*Required action 1*.
Decide whether each statement below agrees with the news roundup. Answer yes or no for each, and quote the words of the roundup that decide it.
(a) The Acropolis visitor cap of 20,000 a day will be tested starting Sept. 4.
(b) Navalny's new sentence runs nine years.
(c) The Ukrainian drone struck the Russian ship near Odesa.
*Required action 2*.
Duplicate the stretch of the news roundup from "India’s Supreme Court" through "reinstated to parliament.".

Anger builds in towns deliberately flooded, in part, to save Beijing

For days, the rain pounded Beijing and areas around it in what the government said was the heaviest deluge China’s capital had seen since record keeping began 140 years ago. When the downpour finally stopped Tuesday, most of Beijing had been spared the worst — but partly because officials made sure the floodwaters went elsewhere. China is not the only country that sometimes opens spillways to divert floodwaters from big cities to areas with fewer residents. But the crisis in the city of Zhuozhou has set off widespread anger, in part because help was initially slow to arrive in some areas.

India’s top court clears way for Rahul Gandhi’s return to parliament

India’s Supreme Court cleared the way Friday for Rahul Gandhi, the country’s foremost opposition leader, to return to parliament and run in next spring’s national elections, a contest that will pit Prime Minister Narendra Modi against a coalition featuring a debilitated Congress Party led unofficially by Gandhi. The decision reversed a lower court’s ruling that had sentenced Gandhi to two years in prison and therefore disqualified him from the legislature for a taunting remark that he made in 2019 about the name Modi. It was unclear when Gandhi — the fourth-generation scion and great-grandson of Jawaharlal Nehru, a founding father of independent India — would be reinstated to parliament.

Acropolis will limit visitor numbers as Europe tackles a tourist crush

Greece will start capping the number of visitors to the Acropolis, government officials said, an effort to curb overcrowding at its most popular archaeological site amid worries about the impact of tourists thronging European attractions. The cap of 20,000 visitors a day will be tested beginning Sept. 4, and similar measures will be rolled out to other ancient sites across the country, according to Culture Minister Lina Mendoni. She said the restrictions were spurred by worries over potential damage to the site and the experiences of staff members and visitors.

Ukraine hits a distant Russian ship, showing reach of naval drones

A Ukrainian maritime drone damaged a Russian warship on the Black Sea on Friday, the most serious strike on Moscow’s navy since last year, demonstrating both the escalating conflict at sea and the growing range and capability of Ukraine’s uncrewed vehicles. The drone slammed into the ship and detonated its explosive payload near the Russian port of Novorossiysk, a key naval and shipping hub on the northeastern shore of the Black Sea, hundreds of miles from the nearest Ukrainian-controlled territory. The New York Times verified multiple videos and photographs of a Ropucha-class landing ship listing to its port side.

Jailed Russian opposition leader Navalny receives a new 19-year sentence

A Russian court Friday handed Alexei Navalny, the jailed opposition campaigner, a new 19-year sentence on charges of supporting “extremism” and ordered him imprisoned under the harshest conditions. The sentence demonstrated the widening scope of repression under President Vladimir Putin and threatened to further isolate his most cutting domestic critic. Navalny was already serving a nine-year sentence east of Moscow on fraud charges when Russian authorities added additional cases against him, in what his supporters have characterized as a savage campaign to banish him from Russia’s public sphere and erode his health in confinement. Navalny, 47, on Friday was sentenced for creating an extremist organization and other crimes.

Chris Christie meets with Ukrainian President in surprise trip to Kyiv

Former New Jersey Gov. Chris Christie made an unannounced visit to Ukraine on Friday to meet with President Volodymyr Zelenskyy, offering full-throated support for the nation in its war with Russia while staking out a clear position on an issue that has divided his party and his rivals for the Republican presidential nomination. Christie’s whirlwind one-day trip had the feel at times of an episode from an alternate-universe GOP primary: one in which former President Donald Trump had not wrenched the party loose from decades of its foreign-policy history, and in which Christie’s more traditionally hawkish vision of America’s place in the world might win over voters.

*Information given*.
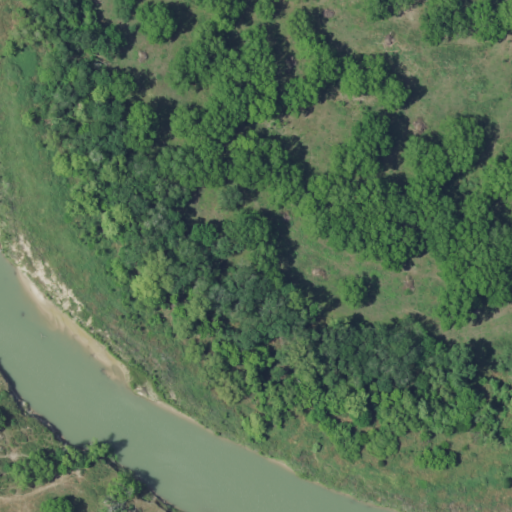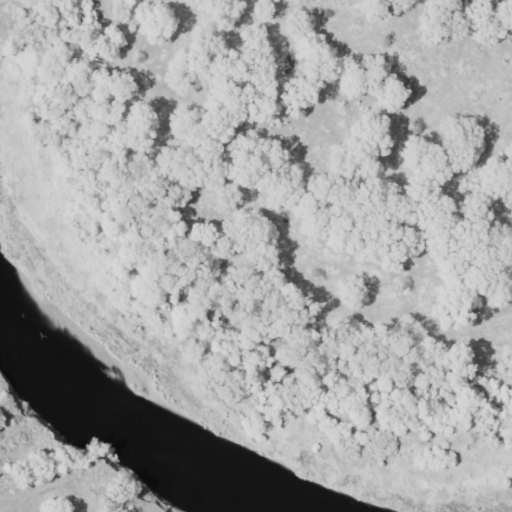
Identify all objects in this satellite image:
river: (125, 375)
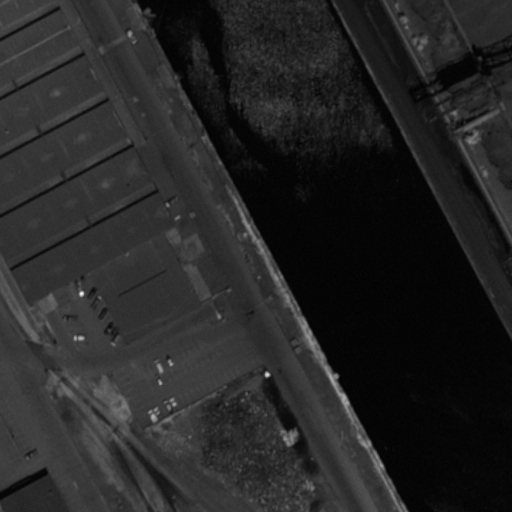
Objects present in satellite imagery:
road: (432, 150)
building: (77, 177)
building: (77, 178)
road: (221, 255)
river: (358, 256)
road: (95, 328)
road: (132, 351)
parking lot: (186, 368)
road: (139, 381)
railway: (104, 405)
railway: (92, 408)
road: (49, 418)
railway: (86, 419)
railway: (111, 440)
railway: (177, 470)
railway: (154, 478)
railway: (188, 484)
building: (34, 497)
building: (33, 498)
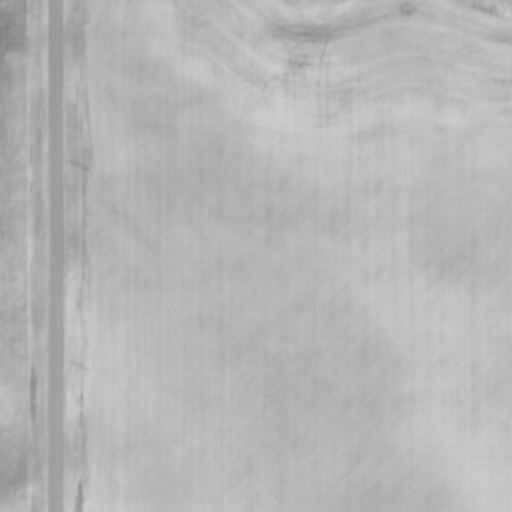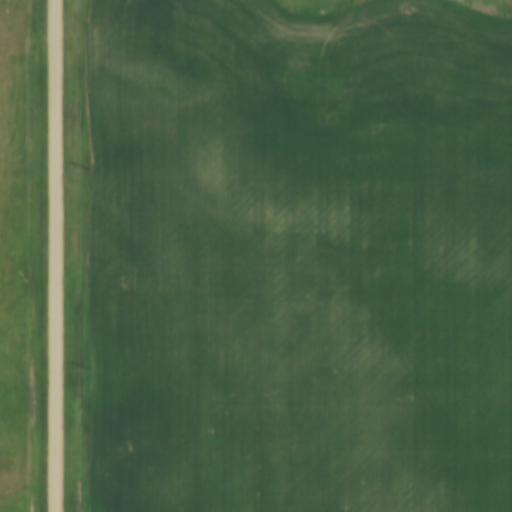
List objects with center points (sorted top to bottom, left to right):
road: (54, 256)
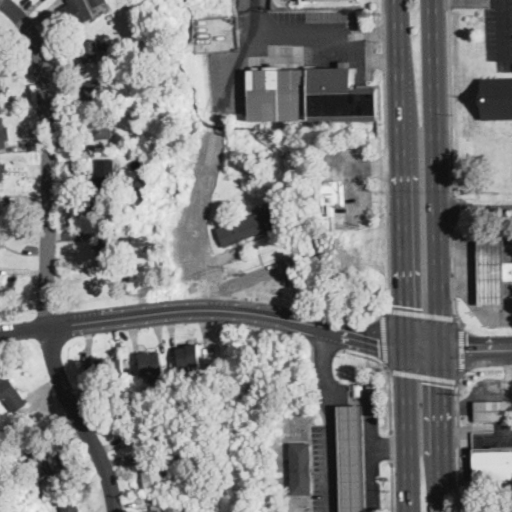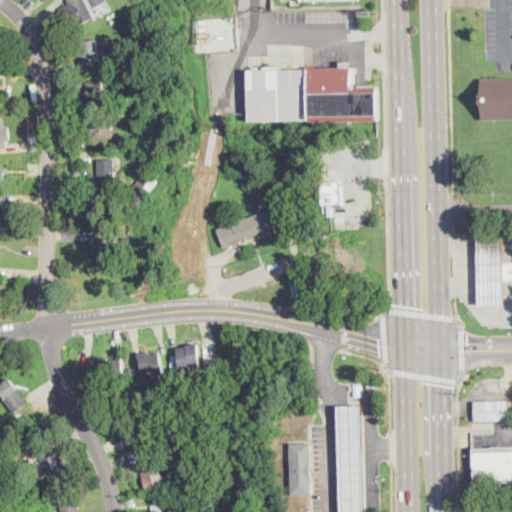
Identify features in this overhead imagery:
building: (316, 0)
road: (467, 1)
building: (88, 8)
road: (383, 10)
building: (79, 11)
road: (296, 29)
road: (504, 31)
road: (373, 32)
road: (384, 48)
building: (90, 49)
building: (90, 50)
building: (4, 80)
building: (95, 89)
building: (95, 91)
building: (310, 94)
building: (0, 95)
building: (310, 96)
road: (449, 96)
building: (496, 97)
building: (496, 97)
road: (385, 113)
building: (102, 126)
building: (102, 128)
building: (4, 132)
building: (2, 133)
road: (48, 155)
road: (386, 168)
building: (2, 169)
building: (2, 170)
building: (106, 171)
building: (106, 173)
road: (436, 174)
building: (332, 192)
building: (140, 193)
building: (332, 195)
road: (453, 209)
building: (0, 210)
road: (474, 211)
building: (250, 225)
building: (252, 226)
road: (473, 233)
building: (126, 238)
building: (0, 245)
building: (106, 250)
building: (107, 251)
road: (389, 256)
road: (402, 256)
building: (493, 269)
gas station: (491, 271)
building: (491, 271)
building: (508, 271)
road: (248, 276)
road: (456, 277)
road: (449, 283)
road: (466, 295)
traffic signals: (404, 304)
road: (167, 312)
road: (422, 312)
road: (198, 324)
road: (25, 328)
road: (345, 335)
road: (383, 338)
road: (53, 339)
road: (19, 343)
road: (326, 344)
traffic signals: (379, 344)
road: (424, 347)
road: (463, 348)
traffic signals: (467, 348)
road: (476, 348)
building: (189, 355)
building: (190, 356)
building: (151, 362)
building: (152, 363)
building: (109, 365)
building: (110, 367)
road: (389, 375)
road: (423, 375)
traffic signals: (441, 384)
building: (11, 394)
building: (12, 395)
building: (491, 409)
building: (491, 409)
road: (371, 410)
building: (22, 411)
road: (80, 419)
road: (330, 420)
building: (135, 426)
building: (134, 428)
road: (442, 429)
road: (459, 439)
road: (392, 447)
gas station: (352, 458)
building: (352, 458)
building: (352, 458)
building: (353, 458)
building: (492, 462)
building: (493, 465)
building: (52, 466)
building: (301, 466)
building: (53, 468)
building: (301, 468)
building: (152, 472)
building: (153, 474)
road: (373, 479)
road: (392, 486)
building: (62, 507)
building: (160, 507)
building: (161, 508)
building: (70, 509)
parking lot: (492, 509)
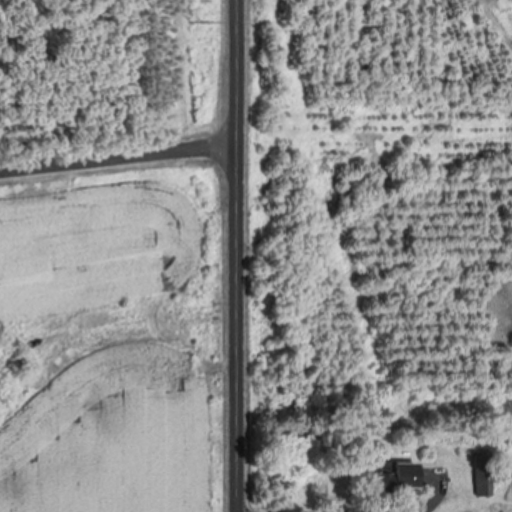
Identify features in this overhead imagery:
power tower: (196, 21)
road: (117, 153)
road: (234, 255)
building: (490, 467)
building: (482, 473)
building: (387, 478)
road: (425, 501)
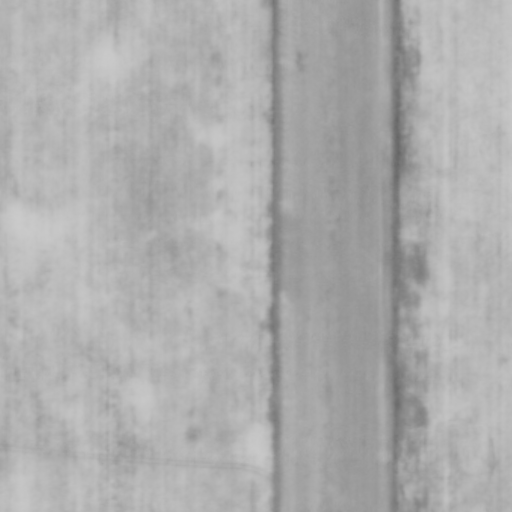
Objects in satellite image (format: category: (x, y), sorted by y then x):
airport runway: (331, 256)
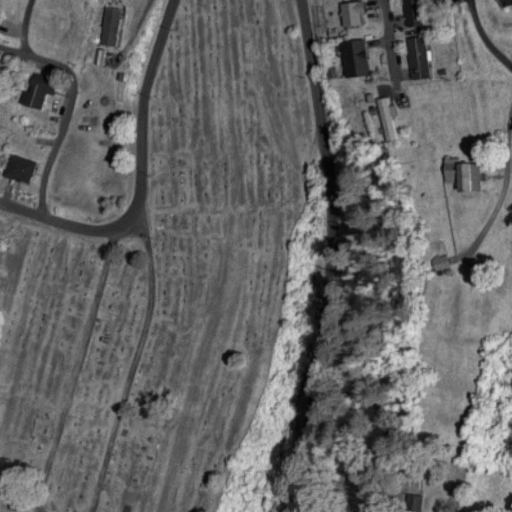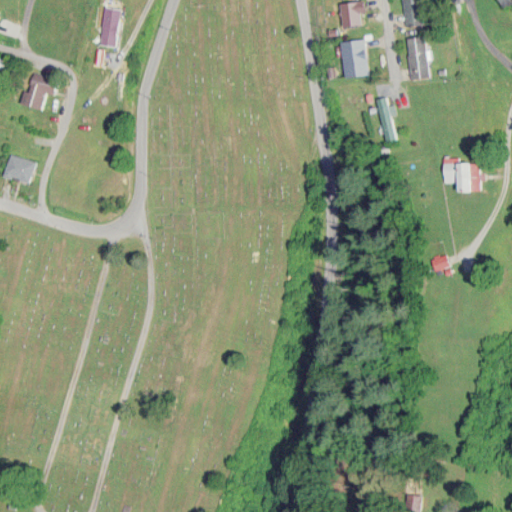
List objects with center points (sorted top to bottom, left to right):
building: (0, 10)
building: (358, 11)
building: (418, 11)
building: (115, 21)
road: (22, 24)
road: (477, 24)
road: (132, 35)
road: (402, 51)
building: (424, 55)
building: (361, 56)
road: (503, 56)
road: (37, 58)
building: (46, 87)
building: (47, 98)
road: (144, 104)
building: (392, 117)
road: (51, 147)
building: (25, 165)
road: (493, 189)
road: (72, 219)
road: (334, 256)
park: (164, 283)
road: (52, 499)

*Written response 1*.
(a) Yes: "The cap of 20,000 visitors a day will be tested beginning Sept. 4"
(b) No: "a new 19-year sentence"
(c) No: "near the Russian port of Novorossiysk"

*Written response 2*.
India’s Supreme Court cleared the way Friday for Rahul Gandhi, the country’s foremost opposition leader, to return to parliament and run in next spring’s national elections, a contest that will pit Prime Minister Narendra Modi against a coalition featuring a debilitated Congress Party led unofficially by Gandhi. The decision reversed a lower court’s ruling that had sentenced Gandhi to two years in prison and therefore disqualified him from the legislature for a taunting remark that he made in 2019 about the name Modi. It was unclear when Gandhi — the fourth-generation scion and great-grandson of Jawaharlal Nehru, a founding father of independent India — would be reinstated to parliament.